- Directed by: David Caesar
- Written by: David Caesar
- Produced by: Vincent Sheehan
- Starring: Michael Dorman Emily Barclay Ben Mendelsohn Gyton Grantley William McInnes Anthony Hayes Andrew S. Gilbert
- Cinematography: Hugh Miller
- Edited by: Mark Perry
- Music by: Paul Healy
- Production companies: Screen Australia The New South Wales Film & Television Office
- Distributed by: Transmission Films
- Release date: 8 June 2009;
- Running time: 90 minutes
- Country: Australia
- Language: English
- Budget: A$5 million

= Prime Mover (film) =

Prime Mover is a 2009 Australian romantic crime film which stars Michael Dorman, Emily Barclay, Ben Mendelsohn, Gyton Grantley, William McInnes, Anthony Hayes and Andrew S. Gilbert. It is directed by acclaimed film and television director David Caesar of Mullet and Dirty Deeds fame, in which he also worked with McInnes, Mendelsohn and Gilbert.

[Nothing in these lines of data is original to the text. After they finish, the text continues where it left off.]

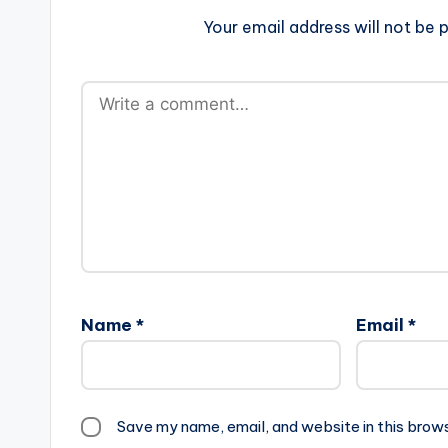
Your email address will not be p
Name
*
Email
*
Save my name, email, and website in this brow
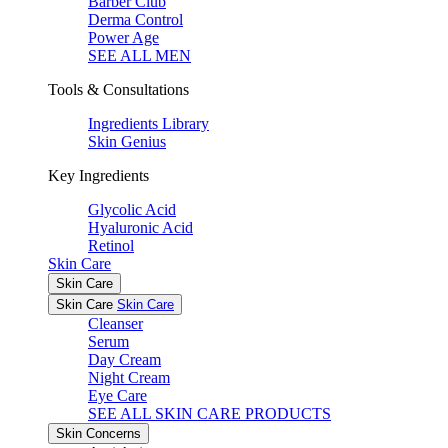
Barber Club
Derma Control
Power Age
SEE ALL MEN
Tools & Consultations
Ingredients Library
Skin Genius
Key Ingredients
Glycolic Acid
Hyaluronic Acid
Retinol
Skin Care
Skin Care
Skin Care
Skin Care
Cleanser
Serum
Day Cream
Night Cream
Eye Care
SEE ALL SKIN CARE PRODUCTS
Skin Concerns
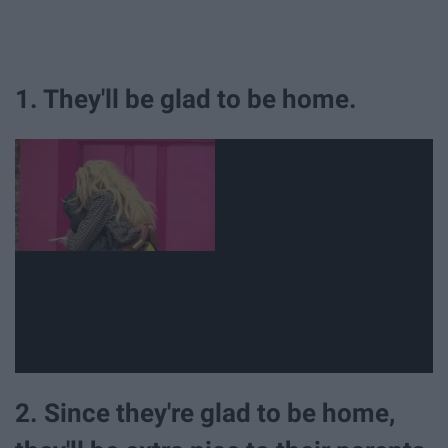
1. They'll be glad to be home.
2. Since they're glad to be home,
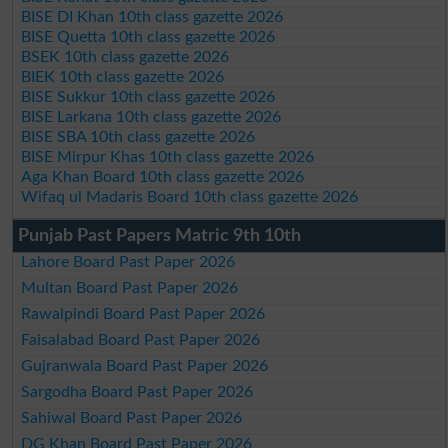
BISE DI Khan 10th class gazette 2026
BISE Quetta 10th class gazette 2026
BSEK 10th class gazette 2026
BIEK 10th class gazette 2026
BISE Sukkur 10th class gazette 2026
BISE Larkana 10th class gazette 2026
BISE SBA 10th class gazette 2026
BISE Mirpur Khas 10th class gazette 2026
Aga Khan Board 10th class gazette 2026
Wifaq ul Madaris Board 10th class gazette 2026
Punjab Past Papers Matric 9th 10th
Lahore Board Past Paper 2026
Multan Board Past Paper 2026
Rawalpindi Board Past Paper 2026
Faisalabad Board Past Paper 2026
Gujranwala Board Past Paper 2026
Sargodha Board Past Paper 2026
Sahiwal Board Past Paper 2026
DG Khan Board Past Paper 2026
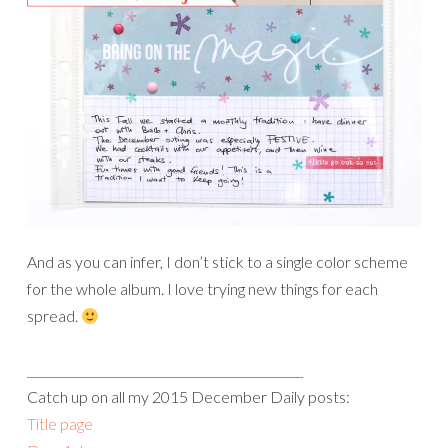
And as you can infer, I don’t stick to a single color scheme
for the whole album. I love trying new things for each
spread.
______________________________________________
Catch up on all my 2015 December Daily posts:
Title page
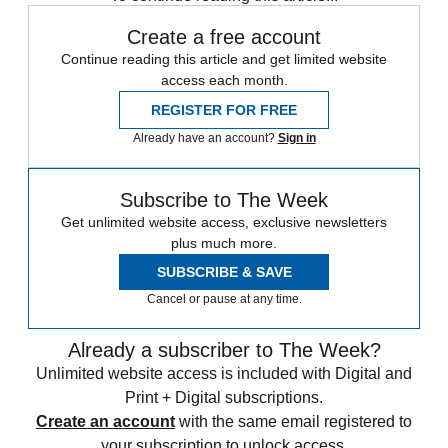
Create a free account
Continue reading this article and get limited website
access each month.
REGISTER FOR FREE
Already have an account?
Sign in
Subscribe to The Week
Get unlimited website access, exclusive newsletters
plus much more.
SUBSCRIBE & SAVE
Cancel or pause at any time.
Already a subscriber to The Week?
Unlimited website access is included with Digital and
Print + Digital subscriptions.
Create an account
with the same email registered to
your subscription to unlock access.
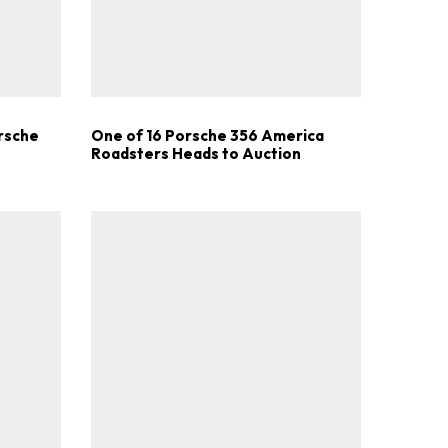
.
orsche
One of 16 Porsche 356 America
Roadsters Heads to Auction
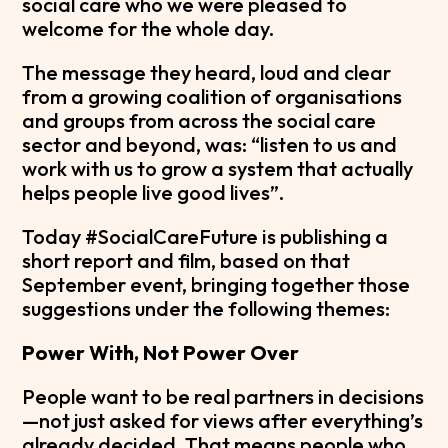
social care who we were pleased to
welcome for the whole day.
The message they heard, loud and clear
from a growing coalition of organisations
and groups from across the social care
sector and beyond, was: “listen to us and
work with us to grow a system that actually
helps people live good lives”.
Today #SocialCareFuture is publishing a
short report and film, based on that
September event, bringing together those
suggestions under the following themes:
Power With, Not Power Over
People want to be real partners in decisions
—not just asked for views after everything’s
already decided. That means people who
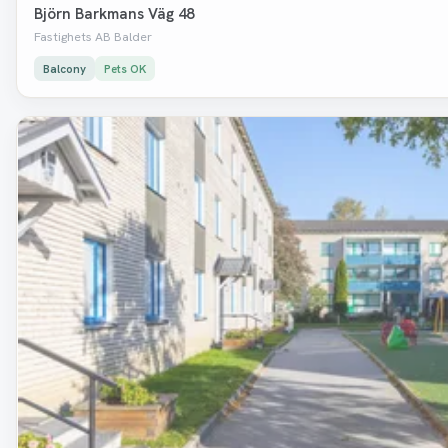
Björn Barkmans Väg 48
Fastighets AB Balder
Balcony
Pets OK
Removed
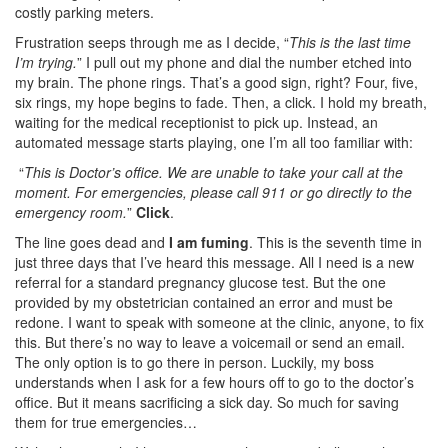
costly parking meters.
Frustration seeps through me as I decide, “
This is the last time
I’m trying.
” I pull out my phone and dial the number etched into
my brain.
The phone rings. That’s a good sign, right? Four, five,
six rings, my hope begins to fade. Then, a click.
I hold my breath,
waiting for the medical receptionist to pick up. Instead, an
automated message starts playing, one I’m all too familiar with:
“
This is Doctor’s office. We are unable to take your call at the
moment. For emergencies, please call 911 or go directly to the
emergency room.
”
Click
.
The line goes dead and
I am fuming
. This is the seventh time in
just three days that I’ve heard this message. All I need is a new
referral for a standard pregnancy glucose test. But the one
provided by my obstetrician contained an error and must be
redone.
I want to speak with someone at the clinic, anyone, to fix
this. But there’s no way to leave a voicemail or send an email.
The only option is to go there in person.
Luckily, my boss
understands when I ask for a few hours off to go to the doctor’s
office. But it means sacrificing a sick day. So much for saving
them for true emergencies…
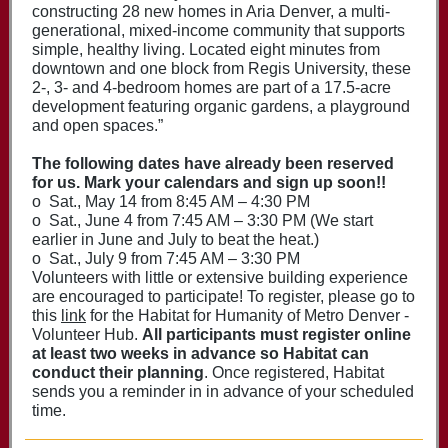
constructing 28 new homes in Aria Denver, a multi­
generational, mixed-income community that supports
simple, healthy living. Located eight minutes from
downtown and one block from Regis University, these
2-, 3- and 4-bedroom homes are part of a 17.5-acre
development featuring organic gardens, a playground
and open spaces.”
The following dates have already been reserved
for us. Mark your calendars and sign up soon!!
o Sat., May 14 from 8:45 AM – 4:30 PM
o Sat., June 4 from 7:45 AM – 3:30 PM (We start
earlier in June and July to beat the heat.)
o Sat., July 9 from 7:45 AM – 3:30 PM
Volunteers with little or extensive building experience
are encouraged to participate! To register, please go to
this
link
for the
Habitat for Humanity of Metro Denver -
V
olunteer Hub
.
All participants must register online
at least two weeks in advance so Habitat can
conduct their planning
. Once registered, Habitat
sends you a reminder in in advance of your scheduled
time.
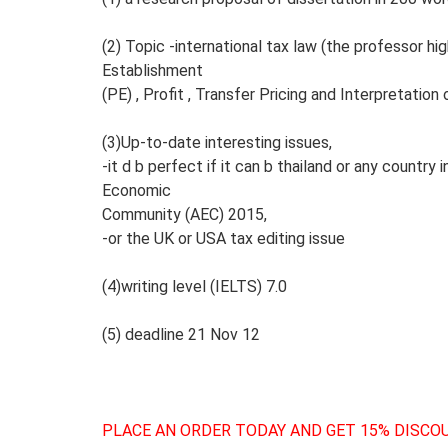
(2) Topic -international tax law (the professor h
Establishment
(PE) , Profit , Transfer Pricing and Interpretation
(3)Up-to-date interesting issues,
-it d b perfect if it can b thailand or any count
Economic
Community (AEC) 2015,
-or the UK or USA tax editing issue
(4)writing level (IELTS) 7.0
(5) deadline 21 Nov 12
PLACE AN ORDER TODAY AND GET 15% DISCOU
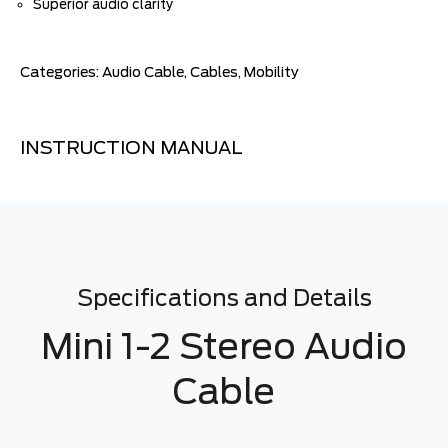
Superior audio clarity
Categories:
Audio Cable
,
Cables
,
Mobility
INSTRUCTION MANUAL
Specifications and Details
Mini 1-2 Stereo Audio
Cable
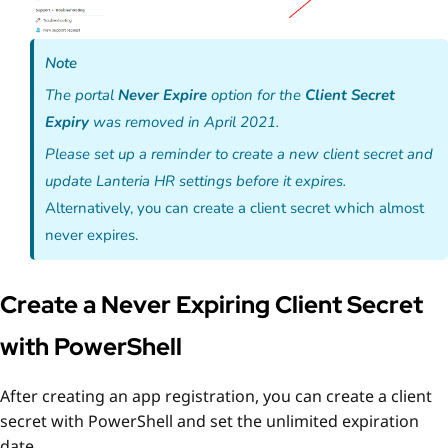
Note
The portal
Never Expire
option for the
Client Secret
Expiry
was removed in April 2021.
Please set up a reminder to create a new client secret and
update Lanteria HR settings before it expires.
Alternatively, you can create a client secret which almost
never expires.
Create a Never Expiring Client Secret
with PowerShell
After creating an app registration, you can create a client
secret
with PowerShell
and set the
unlimited
expiration
date.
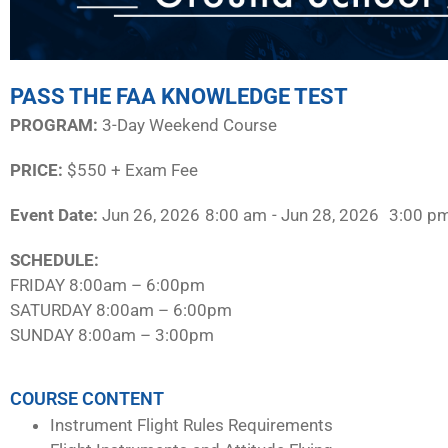
PASS THE FAA KNOWLEDGE TEST
PROGRAM:​
3-Day Weekend Course
PRICE:
$550 + Exam Fee
Event Date:
Jun 26, 2026
8:00 am
- Jun 28, 2026
3:00 p
SCHEDULE:​
FRIDAY 8:00am – 6:00pm
SATURDAY 8:00am – 6:00pm
SUNDAY 8:00am – 3:00pm
COURSE CONTENT
Instrument Flight Rules Requirements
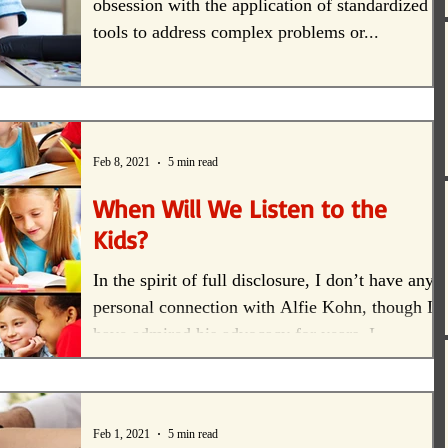
obsession with the application of standardized
tools to address complex problems or...
Feb 8, 2021
5 min read
When Will We Listen to the
Kids?
In the spirit of full disclosure, I don’t have any
personal connection with Alfie Kohn, though I
have admired his advocacy for years. I...
Feb 1, 2021
5 min read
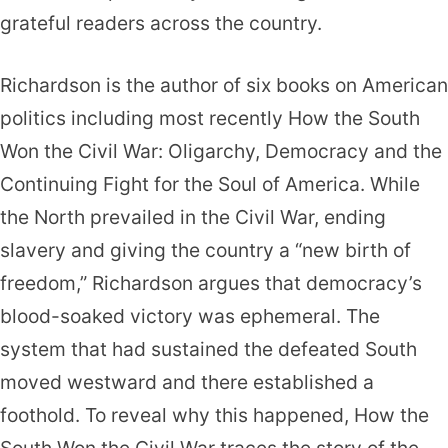
grateful readers across the country.
Richardson is the author of six books on American
politics including most recently How the South
Won the Civil War: Oligarchy, Democracy and the
Continuing Fight for the Soul of America. While
the North prevailed in the Civil War, ending
slavery and giving the country a “new birth of
freedom,” Richardson argues that democracy’s
blood-soaked victory was ephemeral. The
system that had sustained the defeated South
moved westward and there established a
foothold. To reveal why this happened, How the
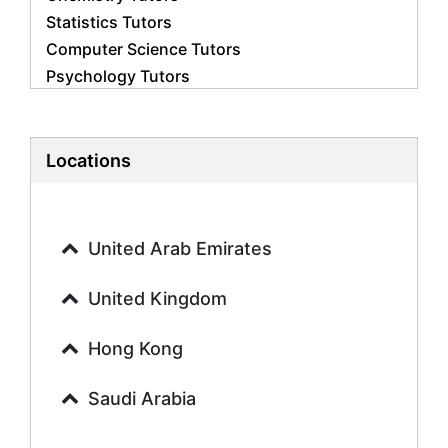
Statistics Tutors
Computer Science Tutors
Psychology Tutors
Economics Tutors
Accounting Tutors
Biology Tutors
Locations
Business Studies Tutors
Geography Tutors
History Tutors
United Arab Emirates
Spanish Tutors
French Tutors
United Kingdom
Arabic Tutors
Urdu Tutors
Hong Kong
Commerce Tutors
Saudi Arabia
Sociology Tutors
Mandarin Tutors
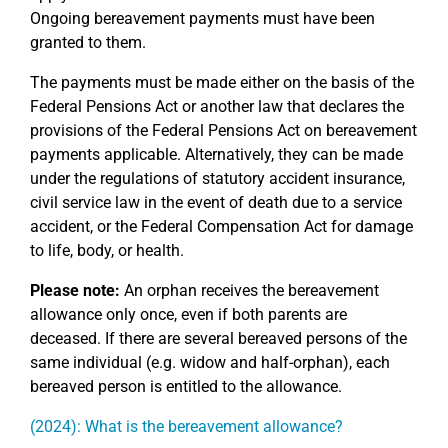
Ongoing bereavement payments must have been
granted to them.
The payments must be made either on the basis of the
Federal Pensions Act or another law that declares the
provisions of the Federal Pensions Act on bereavement
payments applicable. Alternatively, they can be made
under the regulations of statutory accident insurance,
civil service law in the event of death due to a service
accident, or the Federal Compensation Act for damage
to life, body, or health.
Please note:
An orphan receives the bereavement
allowance only once, even if both parents are
deceased. If there are several bereaved persons of the
same individual (e.g. widow and half-orphan), each
bereaved person is entitled to the allowance.
(2024): What is the bereavement allowance?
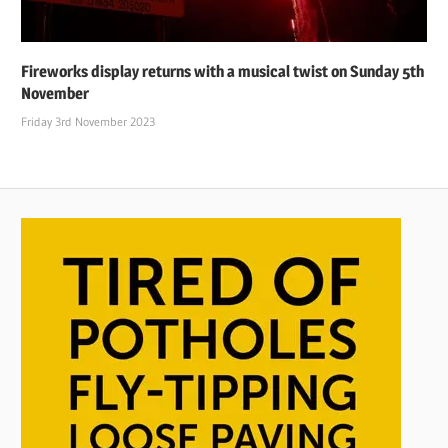
Fireworks display returns with a musical twist on Sunday 5th
November
Friday 3rd November 2023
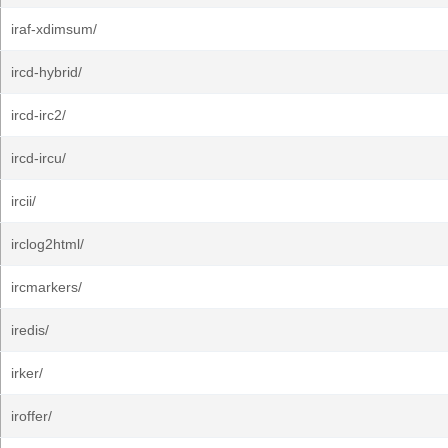
iraf-xdimsum/
ircd-hybrid/
ircd-irc2/
ircd-ircu/
ircii/
irclog2html/
ircmarkers/
iredis/
irker/
iroffer/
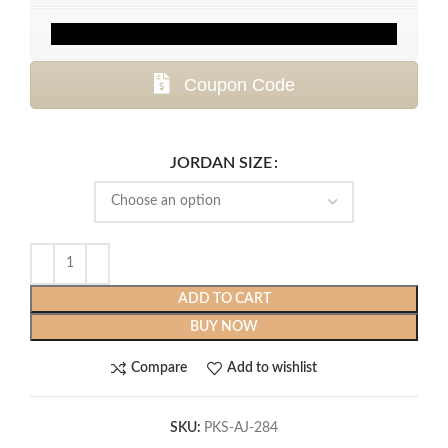
Coupon Code
JORDAN SIZE
ADD TO CART
BUY NOW
Compare
Add to wishlist
SKU:
PKS-AJ-284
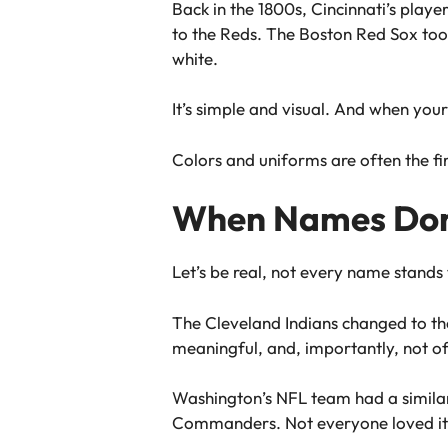
Back in the 1800s, Cincinnati’s playe
to the Reds. The Boston Red Sox too
white.
It’s simple and visual. And when your
Colors and uniforms are often the firs
When Names Don’
Let’s be real, not every name stands 
The Cleveland Indians changed to th
meaningful, and, importantly, not of
Washington’s NFL team had a simila
Commanders. Not everyone loved it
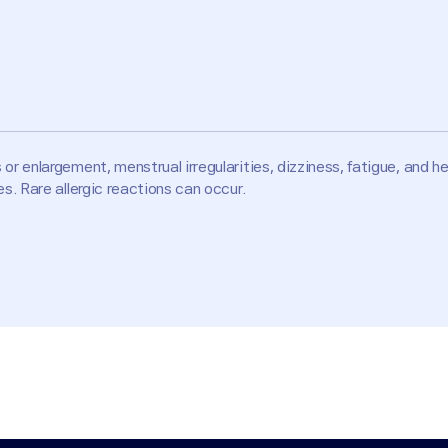
r enlargement, menstrual irregularities, dizziness, fatigue, and 
. Rare allergic reactions can occur.
of male fetuses); high potassium levels (hyperkalemia); significa
Bs, potassium supplements, NSAIDs, or other medications that rai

The film was released to European audiences in Germany on 8 February 2009 and in Australia on 8 June 2009.

==Cast==

- Michael Dorman as Thomas
- Emily Barclay as Melissa / Calendar girl
- Ben Mendelsohn as Johnnie
- Gyton Grantley as Repo Man #1
- William McInnes as Phil
- Anthony Hayes as Salesman / Mechanic - Business Man / Foreman
- Andrew S. Gilbert as Thomas' dad
- Anni Finsterer as Thomas' mum

== Production ==

David Caesar first wrote the script in 1983. The Australian Film Commission had provided Caesar money to research the script in Alice Springs and offered him $1 million to make the movie but Caesar felt that he needed $2 million. In the late 1980s he almost got the film funded through the Film Finance Corporation but was unable and instead made Greenkeeper.

== Box office ==
Prime Mover grossed $52,119 at the box office in Australia.